Herbie Hancock - River, The Joni Letters (2007)
To have a jazz great cover Joni Mitchell seems obvious. Why it has taken this long is beyond me. Yes, it won a Grammy but that is rarely a reason to listen to anything. Great songs performed by excellent vocalists and one of the great keyboard men is the reason to buy this.
Steve Poltz - Traveling (2008)
Steve is one funny guy. And when he writes about his life and the things in it, you can't help but laugh. I don't think a studio album will ever do him justice, but this gets pretty close. He's a fun guy with lots of fun songs, and some deeper meaning if you look close enough.
Paul Thorn - A Long Way From Tupelo (2008)
Speaking of funny, Paul Thorn takes that poor southerner role and spins it around on us until we we see ourselves in a whole different light. This is his best CD since the classic "Ain't Love Strange". And the extra disk with a bunch of live songs is probably worth the price of admission. Buy this CD. Paul deserves so much more recognition. http://www.paulthorn.com
Sia - Some People Have Real Problems (2008)

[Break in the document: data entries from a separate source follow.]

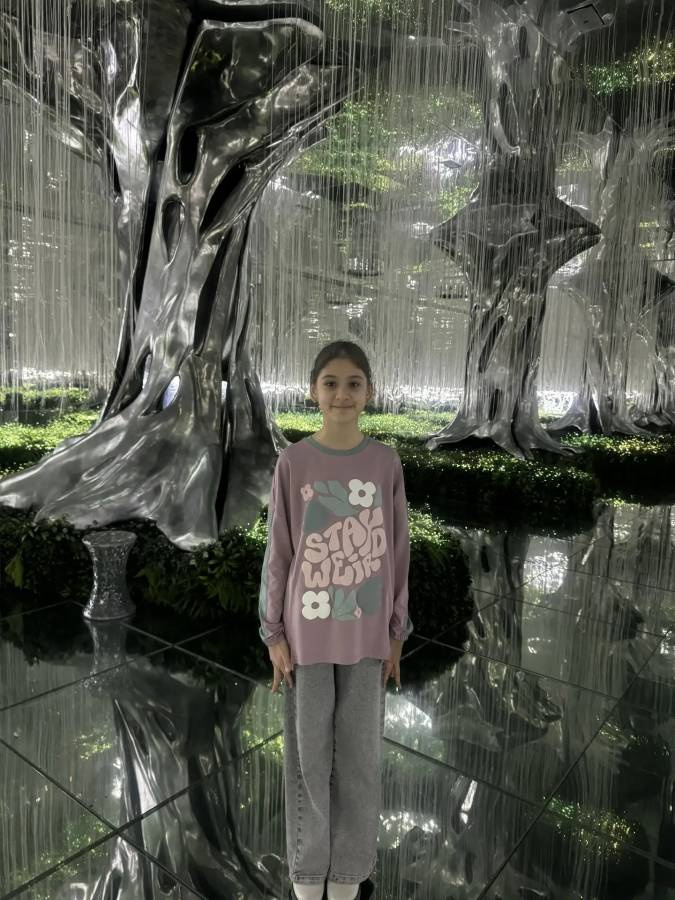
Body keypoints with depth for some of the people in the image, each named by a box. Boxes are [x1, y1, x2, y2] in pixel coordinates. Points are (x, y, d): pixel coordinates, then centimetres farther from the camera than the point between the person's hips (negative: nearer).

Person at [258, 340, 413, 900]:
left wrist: (396, 634, 3)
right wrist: (274, 634, -3)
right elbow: (279, 553, -3)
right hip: (308, 632, -1)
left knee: (360, 752, 14)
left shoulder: (386, 463, -5)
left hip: (366, 633, 1)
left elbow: (397, 552, 0)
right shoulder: (293, 463, -8)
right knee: (307, 753, 13)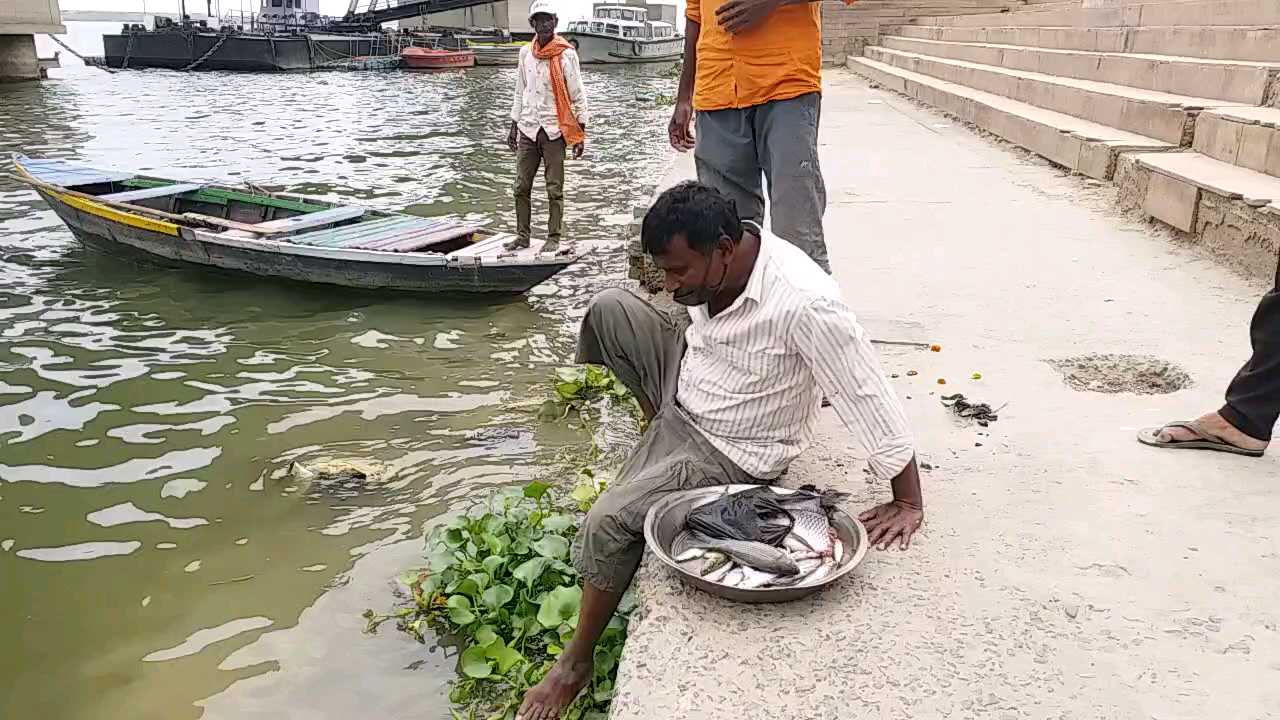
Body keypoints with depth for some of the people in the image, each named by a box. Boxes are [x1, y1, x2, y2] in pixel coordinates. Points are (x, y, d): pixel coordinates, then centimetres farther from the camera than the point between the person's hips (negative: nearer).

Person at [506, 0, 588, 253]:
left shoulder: (566, 54, -4)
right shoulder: (525, 53, 10)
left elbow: (577, 95, -3)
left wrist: (581, 133, -7)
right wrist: (513, 126, 15)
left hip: (554, 130, -4)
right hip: (528, 129, 4)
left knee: (555, 189, -1)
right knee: (521, 187, 4)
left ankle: (554, 238, 7)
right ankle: (522, 236, 13)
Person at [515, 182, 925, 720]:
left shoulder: (804, 305, -37)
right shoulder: (714, 263, -14)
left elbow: (871, 399, -29)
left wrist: (909, 503, -23)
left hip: (727, 450, -7)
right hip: (686, 382, 8)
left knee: (606, 524, -20)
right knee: (609, 309, -3)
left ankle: (577, 661, 5)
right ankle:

There is no "Breath Me" (the final song from "Six Feet Under") here and that is too bad. There is nothing bad here, but nothing really stands out. Maybe I need to listen to it some more.
Nick Lowe - Jesus of Cool (2008)
You may remember "Pure Pop for Now People", Nick's first album. And if you didn't know, this was the real title of that album (the record company in the U.S. wouldn't release it that way). With lots of extra songs, this is a must have for anyone who wants to hear the best of what the "New Wave" brought us. "Jesus of Cool" is a great title, but "Pure Pop for Now People" best describes this album.
Juno - Music from the Motion Picture
Obviously a special movie and soundtrack. Indie music from multiple generations make this a unique collection. From Barry Louise Polisar's classic "All I want is You" to the Velvet Underground's "I'm Sticking with You" there is something for every age. And just in case you need some classic rock, "All the Young Dudes" will make you smile.